1.
UNIFORMITY AND EQUITY IN TAXATION
     - same class, same rate
     -   classification of taxpayers, subject or items to be taxed
             The rule of taxation shall be uniform and equitable (Sec.28 (1), Art. III, 1987
              Constitution).
             The tax is uniform when it operates with the same force and effect in every place where
              the subject of it is found. "Uniformity" means all property belonging to the same class
              shall be taxed alike. It does not signify an intrinsic, but simply a geographic, uniformity
              (Churchill & Tait vs. Conception, 34 Phil. 969). Uniformity does not require the same
              treatment; it simply requires reasonable basis for classification.

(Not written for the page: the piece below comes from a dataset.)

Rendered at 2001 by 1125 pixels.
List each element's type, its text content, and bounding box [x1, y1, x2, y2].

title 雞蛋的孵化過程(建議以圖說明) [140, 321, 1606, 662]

             The concept of equality in taxation requires that the apportionment of the tax burden be
              more or less just in the light of the taxpayer’s ability to shoulder the tax burden and if
              warranted, on the basis of the benefits received from the government. Its cornerstone
              is the taxpayer’s ability to pay.
Uniformity v. equity in taxation
        The concept of uniformity in taxation implies that all taxable articles or properties of the
         same class shall be taxed at the same rate.  It requires the uniform application and operation,
         without discrimination, of the tax in every place where the subject of the tax is found. It does
         not, however, require absolute identity or equality under all circumstances, but subject to
         reasonable classification.
·                     The concept of equity in taxation requires that the apportionment of the tax burden be,
                more or less, just in the light of the taxpayer’s ability to shoulder the tax burden and, if
                warranted, on the basis of the benefits received from the government.  Its cornerstone is the
                taxpayer’s ability to pay.